:: Task brief ::
Please report each line in the material below that includes "lines".

-- Opening Marker --

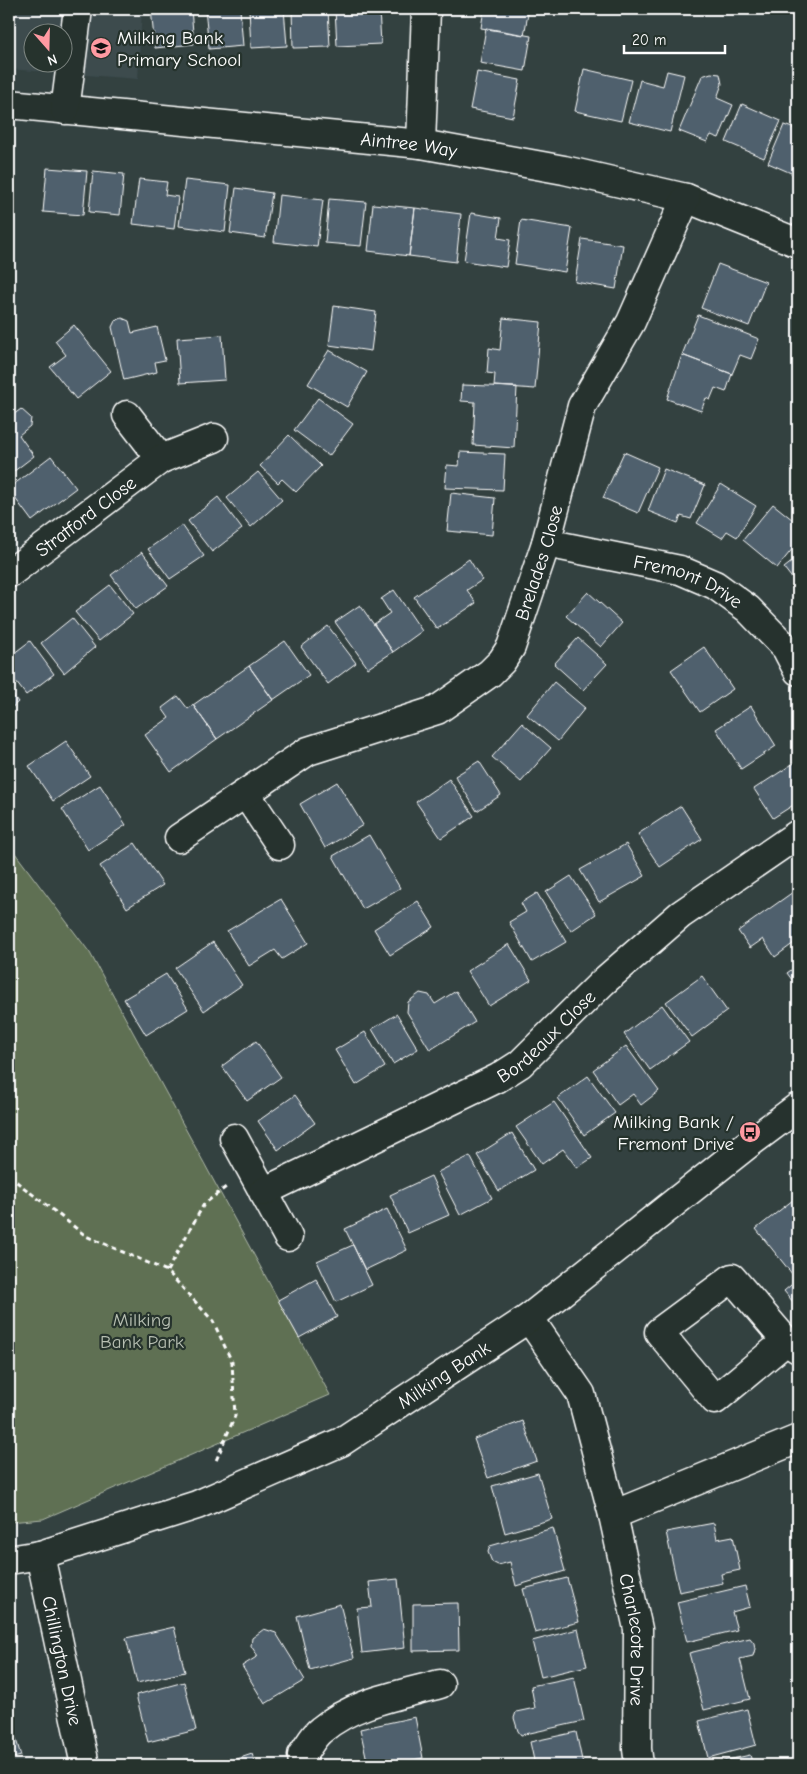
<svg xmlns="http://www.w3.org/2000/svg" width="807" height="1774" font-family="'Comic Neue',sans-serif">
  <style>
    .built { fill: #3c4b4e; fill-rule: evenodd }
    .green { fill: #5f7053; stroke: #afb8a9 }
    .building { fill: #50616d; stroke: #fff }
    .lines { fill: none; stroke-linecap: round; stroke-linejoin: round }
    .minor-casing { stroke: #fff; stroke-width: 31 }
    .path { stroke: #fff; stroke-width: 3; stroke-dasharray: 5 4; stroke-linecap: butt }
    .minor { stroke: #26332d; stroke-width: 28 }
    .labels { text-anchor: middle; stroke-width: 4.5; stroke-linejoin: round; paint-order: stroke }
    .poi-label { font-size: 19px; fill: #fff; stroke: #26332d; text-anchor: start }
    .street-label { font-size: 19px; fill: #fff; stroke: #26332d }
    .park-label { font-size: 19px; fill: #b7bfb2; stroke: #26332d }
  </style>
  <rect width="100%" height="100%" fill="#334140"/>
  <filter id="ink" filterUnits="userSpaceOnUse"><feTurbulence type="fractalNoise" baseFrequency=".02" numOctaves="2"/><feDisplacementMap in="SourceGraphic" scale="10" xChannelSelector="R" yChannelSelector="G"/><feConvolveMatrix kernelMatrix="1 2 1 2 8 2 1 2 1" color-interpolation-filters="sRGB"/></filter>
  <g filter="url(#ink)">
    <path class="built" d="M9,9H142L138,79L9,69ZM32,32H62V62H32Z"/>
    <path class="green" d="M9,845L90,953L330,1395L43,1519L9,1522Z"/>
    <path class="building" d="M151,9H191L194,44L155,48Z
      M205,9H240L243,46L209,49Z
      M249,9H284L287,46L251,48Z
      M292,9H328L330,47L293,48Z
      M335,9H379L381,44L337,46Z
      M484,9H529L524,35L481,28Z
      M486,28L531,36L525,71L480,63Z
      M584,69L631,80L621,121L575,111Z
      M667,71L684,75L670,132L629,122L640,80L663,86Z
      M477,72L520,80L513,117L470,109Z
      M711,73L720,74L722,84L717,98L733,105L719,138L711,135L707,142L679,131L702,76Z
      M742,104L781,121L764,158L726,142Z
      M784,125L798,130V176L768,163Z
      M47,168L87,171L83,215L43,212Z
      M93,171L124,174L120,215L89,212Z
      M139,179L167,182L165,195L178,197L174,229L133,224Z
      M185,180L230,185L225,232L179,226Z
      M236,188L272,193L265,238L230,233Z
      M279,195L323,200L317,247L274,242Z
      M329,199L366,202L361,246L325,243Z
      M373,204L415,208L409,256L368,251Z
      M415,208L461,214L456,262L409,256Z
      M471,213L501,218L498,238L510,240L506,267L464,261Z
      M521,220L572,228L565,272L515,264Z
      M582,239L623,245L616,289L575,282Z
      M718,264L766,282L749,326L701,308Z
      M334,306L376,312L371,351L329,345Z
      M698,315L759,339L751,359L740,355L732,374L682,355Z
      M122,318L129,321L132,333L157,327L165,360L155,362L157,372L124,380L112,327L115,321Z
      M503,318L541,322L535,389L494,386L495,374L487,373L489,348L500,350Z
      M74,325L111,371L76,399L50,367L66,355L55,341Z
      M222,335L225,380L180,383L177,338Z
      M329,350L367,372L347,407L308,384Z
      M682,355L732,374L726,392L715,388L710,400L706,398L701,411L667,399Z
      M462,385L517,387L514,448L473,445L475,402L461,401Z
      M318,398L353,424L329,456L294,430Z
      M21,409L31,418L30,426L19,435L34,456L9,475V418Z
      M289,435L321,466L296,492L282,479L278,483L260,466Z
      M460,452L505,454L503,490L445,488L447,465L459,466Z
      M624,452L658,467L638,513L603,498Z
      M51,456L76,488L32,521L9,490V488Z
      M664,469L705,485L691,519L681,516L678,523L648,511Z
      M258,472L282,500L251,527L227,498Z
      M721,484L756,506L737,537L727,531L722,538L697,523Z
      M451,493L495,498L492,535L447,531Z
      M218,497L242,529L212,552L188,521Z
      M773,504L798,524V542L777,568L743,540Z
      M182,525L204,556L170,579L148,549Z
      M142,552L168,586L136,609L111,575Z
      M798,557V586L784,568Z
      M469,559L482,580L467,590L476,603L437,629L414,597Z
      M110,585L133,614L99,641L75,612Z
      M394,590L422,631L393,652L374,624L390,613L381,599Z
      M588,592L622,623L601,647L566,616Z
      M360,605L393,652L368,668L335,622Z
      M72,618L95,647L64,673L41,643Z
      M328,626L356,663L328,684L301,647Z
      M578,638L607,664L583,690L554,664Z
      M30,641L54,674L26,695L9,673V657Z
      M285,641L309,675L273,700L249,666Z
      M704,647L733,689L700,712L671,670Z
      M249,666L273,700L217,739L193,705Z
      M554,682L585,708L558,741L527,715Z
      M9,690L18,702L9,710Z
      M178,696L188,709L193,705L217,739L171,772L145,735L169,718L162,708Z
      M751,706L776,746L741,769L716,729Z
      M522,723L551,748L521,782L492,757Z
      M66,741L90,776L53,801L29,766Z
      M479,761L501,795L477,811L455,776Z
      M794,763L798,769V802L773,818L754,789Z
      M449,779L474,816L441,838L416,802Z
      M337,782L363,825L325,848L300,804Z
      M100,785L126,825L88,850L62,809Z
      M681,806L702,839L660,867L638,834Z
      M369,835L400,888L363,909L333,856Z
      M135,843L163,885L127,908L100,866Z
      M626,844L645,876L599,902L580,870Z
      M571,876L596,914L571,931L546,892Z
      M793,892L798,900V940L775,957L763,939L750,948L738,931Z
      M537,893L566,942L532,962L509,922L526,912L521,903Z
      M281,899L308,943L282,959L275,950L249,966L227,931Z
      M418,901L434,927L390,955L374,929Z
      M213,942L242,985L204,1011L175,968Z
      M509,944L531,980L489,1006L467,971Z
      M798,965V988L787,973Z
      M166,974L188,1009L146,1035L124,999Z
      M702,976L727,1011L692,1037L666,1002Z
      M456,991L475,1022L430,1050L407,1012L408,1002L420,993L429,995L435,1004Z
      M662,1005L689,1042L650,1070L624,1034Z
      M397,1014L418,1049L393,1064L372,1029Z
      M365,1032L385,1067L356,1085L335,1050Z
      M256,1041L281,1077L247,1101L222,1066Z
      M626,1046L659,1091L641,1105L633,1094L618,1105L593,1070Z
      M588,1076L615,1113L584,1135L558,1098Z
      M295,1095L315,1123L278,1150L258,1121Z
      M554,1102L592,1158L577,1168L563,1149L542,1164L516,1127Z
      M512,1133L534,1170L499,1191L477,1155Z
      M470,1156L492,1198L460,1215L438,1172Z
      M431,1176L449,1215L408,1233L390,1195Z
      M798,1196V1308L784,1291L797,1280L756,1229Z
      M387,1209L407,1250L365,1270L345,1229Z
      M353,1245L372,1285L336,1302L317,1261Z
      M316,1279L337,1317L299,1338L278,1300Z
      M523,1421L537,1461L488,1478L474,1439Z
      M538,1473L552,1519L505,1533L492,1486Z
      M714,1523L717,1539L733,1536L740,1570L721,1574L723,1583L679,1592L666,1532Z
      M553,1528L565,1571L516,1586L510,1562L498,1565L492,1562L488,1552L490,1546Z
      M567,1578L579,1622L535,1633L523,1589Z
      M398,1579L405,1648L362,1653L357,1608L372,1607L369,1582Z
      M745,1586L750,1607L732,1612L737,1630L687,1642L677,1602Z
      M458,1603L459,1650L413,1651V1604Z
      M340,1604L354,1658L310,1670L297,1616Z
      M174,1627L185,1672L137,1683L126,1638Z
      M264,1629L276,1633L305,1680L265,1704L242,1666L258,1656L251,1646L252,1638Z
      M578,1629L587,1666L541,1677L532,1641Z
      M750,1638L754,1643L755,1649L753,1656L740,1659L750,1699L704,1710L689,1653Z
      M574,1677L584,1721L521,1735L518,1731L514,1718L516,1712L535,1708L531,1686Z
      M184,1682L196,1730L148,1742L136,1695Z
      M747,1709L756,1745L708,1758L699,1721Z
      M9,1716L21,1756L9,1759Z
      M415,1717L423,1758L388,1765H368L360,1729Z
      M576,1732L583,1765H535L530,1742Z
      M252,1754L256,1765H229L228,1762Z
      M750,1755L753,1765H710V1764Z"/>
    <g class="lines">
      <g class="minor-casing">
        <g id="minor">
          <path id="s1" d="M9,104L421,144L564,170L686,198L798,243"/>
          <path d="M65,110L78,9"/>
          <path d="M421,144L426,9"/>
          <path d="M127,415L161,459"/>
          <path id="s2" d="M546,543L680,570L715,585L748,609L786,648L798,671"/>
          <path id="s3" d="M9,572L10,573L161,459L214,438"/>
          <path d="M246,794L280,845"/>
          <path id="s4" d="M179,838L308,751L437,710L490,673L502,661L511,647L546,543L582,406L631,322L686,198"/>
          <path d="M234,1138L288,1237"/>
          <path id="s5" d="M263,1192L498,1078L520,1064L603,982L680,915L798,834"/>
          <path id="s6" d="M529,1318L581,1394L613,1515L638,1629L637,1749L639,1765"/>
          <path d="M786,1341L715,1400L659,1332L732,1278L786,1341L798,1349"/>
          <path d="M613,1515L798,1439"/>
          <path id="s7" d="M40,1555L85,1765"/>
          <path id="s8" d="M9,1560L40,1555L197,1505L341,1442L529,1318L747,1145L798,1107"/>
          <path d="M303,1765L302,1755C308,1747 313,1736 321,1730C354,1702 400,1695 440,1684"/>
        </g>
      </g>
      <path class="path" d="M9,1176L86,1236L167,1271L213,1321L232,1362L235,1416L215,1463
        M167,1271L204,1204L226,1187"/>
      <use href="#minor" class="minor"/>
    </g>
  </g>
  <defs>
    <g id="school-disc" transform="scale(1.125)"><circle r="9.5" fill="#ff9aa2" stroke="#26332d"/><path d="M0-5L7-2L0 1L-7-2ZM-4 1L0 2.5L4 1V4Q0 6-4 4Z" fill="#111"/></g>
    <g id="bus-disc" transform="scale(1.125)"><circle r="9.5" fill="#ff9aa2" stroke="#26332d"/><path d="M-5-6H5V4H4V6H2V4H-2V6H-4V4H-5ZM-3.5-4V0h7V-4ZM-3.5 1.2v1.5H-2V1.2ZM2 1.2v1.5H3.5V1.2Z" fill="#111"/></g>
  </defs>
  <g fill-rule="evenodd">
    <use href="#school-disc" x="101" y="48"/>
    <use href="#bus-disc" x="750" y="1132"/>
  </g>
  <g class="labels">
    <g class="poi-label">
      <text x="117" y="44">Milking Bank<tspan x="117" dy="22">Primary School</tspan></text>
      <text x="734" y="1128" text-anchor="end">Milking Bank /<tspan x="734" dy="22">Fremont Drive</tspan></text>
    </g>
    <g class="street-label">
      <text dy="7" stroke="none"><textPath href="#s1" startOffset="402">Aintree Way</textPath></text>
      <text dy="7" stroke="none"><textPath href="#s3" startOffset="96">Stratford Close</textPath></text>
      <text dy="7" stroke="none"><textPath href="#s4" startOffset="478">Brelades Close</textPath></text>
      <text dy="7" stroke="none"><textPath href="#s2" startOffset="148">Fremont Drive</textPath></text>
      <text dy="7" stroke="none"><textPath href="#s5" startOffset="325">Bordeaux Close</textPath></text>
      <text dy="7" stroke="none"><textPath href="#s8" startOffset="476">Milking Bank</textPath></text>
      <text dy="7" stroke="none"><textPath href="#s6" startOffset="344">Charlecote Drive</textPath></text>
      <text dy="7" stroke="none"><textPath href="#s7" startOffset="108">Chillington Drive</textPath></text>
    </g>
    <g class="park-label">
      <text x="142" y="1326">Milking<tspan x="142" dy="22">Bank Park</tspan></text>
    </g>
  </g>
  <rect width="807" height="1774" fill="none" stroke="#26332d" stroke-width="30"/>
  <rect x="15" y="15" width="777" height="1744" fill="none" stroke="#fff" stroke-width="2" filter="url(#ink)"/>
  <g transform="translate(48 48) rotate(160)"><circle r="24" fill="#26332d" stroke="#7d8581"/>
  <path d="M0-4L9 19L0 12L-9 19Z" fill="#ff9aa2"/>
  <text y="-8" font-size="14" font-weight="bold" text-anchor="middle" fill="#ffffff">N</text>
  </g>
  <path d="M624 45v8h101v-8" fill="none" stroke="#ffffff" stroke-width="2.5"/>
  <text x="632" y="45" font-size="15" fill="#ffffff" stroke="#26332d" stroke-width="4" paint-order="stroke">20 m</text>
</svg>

-- Closing Marker --

:: Worked solution ::
    .lines { fill: none; stroke-linecap: round; stroke-linejoin: round }
    <g class="lines">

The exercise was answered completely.